• _Task goal_
The response must consist of every record, restated word for word.

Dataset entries
────

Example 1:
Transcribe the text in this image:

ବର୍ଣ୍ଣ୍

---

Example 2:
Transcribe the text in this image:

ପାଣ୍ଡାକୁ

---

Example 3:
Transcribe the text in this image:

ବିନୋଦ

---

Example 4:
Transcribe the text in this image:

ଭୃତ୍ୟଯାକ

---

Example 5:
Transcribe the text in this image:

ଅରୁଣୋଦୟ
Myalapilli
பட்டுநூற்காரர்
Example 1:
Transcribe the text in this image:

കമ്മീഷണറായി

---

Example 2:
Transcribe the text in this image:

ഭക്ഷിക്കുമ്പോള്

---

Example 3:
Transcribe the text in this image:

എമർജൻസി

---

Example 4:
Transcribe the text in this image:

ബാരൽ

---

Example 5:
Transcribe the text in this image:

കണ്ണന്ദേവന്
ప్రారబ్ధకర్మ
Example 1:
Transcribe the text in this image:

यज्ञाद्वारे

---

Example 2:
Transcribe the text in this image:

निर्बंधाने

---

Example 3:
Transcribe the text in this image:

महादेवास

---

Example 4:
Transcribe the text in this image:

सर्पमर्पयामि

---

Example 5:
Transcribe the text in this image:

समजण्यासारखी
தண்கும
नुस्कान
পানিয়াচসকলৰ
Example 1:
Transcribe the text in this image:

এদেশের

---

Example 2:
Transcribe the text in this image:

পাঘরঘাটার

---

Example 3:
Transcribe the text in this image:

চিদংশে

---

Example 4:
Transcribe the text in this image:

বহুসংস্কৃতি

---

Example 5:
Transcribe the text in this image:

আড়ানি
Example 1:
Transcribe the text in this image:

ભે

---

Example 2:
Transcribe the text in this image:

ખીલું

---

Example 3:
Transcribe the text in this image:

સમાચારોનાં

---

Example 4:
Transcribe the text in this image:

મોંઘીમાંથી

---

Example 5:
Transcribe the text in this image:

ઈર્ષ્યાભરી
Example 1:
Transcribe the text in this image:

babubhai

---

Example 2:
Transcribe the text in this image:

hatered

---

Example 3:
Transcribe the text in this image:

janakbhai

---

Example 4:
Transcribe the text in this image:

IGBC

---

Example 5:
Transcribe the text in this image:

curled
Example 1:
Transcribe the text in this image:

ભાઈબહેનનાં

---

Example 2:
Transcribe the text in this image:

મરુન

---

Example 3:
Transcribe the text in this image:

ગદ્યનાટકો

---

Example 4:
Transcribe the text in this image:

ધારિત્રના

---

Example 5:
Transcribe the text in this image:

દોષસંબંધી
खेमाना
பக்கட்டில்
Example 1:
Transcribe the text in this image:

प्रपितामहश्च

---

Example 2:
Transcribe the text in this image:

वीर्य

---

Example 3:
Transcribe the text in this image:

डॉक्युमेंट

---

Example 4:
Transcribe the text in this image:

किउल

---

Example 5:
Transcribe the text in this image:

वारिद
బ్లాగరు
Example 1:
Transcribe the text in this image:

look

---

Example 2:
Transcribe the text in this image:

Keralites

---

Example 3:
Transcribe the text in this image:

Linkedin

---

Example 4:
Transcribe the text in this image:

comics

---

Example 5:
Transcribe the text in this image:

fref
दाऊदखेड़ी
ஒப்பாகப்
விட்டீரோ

────

• _Answer to this problem_
Example 1:
Transcribe the text in this image:

ବର୍ଣ୍ଣ୍

---

Example 2:
Transcribe the text in this image:

ପାଣ୍ଡାକୁ

---

Example 3:
Transcribe the text in this image:

ବିନୋଦ

---

Example 4:
Transcribe the text in this image:

ଭୃତ୍ୟଯାକ

---

Example 5:
Transcribe the text in this image:

ଅରୁଣୋଦୟ
Myalapilli
பட்டுநூற்காரர்
Example 1:
Transcribe the text in this image:

കമ്മീഷണറായി

---

Example 2:
Transcribe the text in this image:

ഭക്ഷിക്കുമ്പോള്

---

Example 3:
Transcribe the text in this image:

എമർജൻസി

---

Example 4:
Transcribe the text in this image:

ബാരൽ

---

Example 5:
Transcribe the text in this image:

കണ്ണന്ദേവന്
ప్రారబ్ధకర్మ
Example 1:
Transcribe the text in this image:

यज्ञाद्वारे

---

Example 2:
Transcribe the text in this image:

निर्बंधाने

---

Example 3:
Transcribe the text in this image:

महादेवास

---

Example 4:
Transcribe the text in this image:

सर्पमर्पयामि

---

Example 5:
Transcribe the text in this image:

समजण्यासारखी
தண்கும
नुस्कान
পানিয়াচসকলৰ
Example 1:
Transcribe the text in this image:

এদেশের

---

Example 2:
Transcribe the text in this image:

পাঘরঘাটার

---

Example 3:
Transcribe the text in this image:

চিদংশে

---

Example 4:
Transcribe the text in this image:

বহুসংস্কৃতি

---

Example 5:
Transcribe the text in this image:

আড়ানি
Example 1:
Transcribe the text in this image:

ભે

---

Example 2:
Transcribe the text in this image:

ખીલું

---

Example 3:
Transcribe the text in this image:

સમાચારોનાં

---

Example 4:
Transcribe the text in this image:

મોંઘીમાંથી

---

Example 5:
Transcribe the text in this image:

ઈર્ષ્યાભરી
Example 1:
Transcribe the text in this image:

babubhai

---

Example 2:
Transcribe the text in this image:

hatered

---

Example 3:
Transcribe the text in this image:

janakbhai

---

Example 4:
Transcribe the text in this image:

IGBC

---

Example 5:
Transcribe the text in this image:

curled
Example 1:
Transcribe the text in this image:

ભાઈબહેનનાં

---

Example 2:
Transcribe the text in this image:

મરુન

---

Example 3:
Transcribe the text in this image:

ગદ્યનાટકો

---

Example 4:
Transcribe the text in this image:

ધારિત્રના

---

Example 5:
Transcribe the text in this image:

દોષસંબંધી
खेमाना
பக்கட்டில்
Example 1:
Transcribe the text in this image:

प्रपितामहश्च

---

Example 2:
Transcribe the text in this image:

वीर्य

---

Example 3:
Transcribe the text in this image:

डॉक्युमेंट

---

Example 4:
Transcribe the text in this image:

किउल

---

Example 5:
Transcribe the text in this image:

वारिद
బ్లాగరు
Example 1:
Transcribe the text in this image:

look

---

Example 2:
Transcribe the text in this image:

Keralites

---

Example 3:
Transcribe the text in this image:

Linkedin

---

Example 4:
Transcribe the text in this image:

comics

---

Example 5:
Transcribe the text in this image:

fref
दाऊदखेड़ी
ஒப்பாகப்
விட்டீரோ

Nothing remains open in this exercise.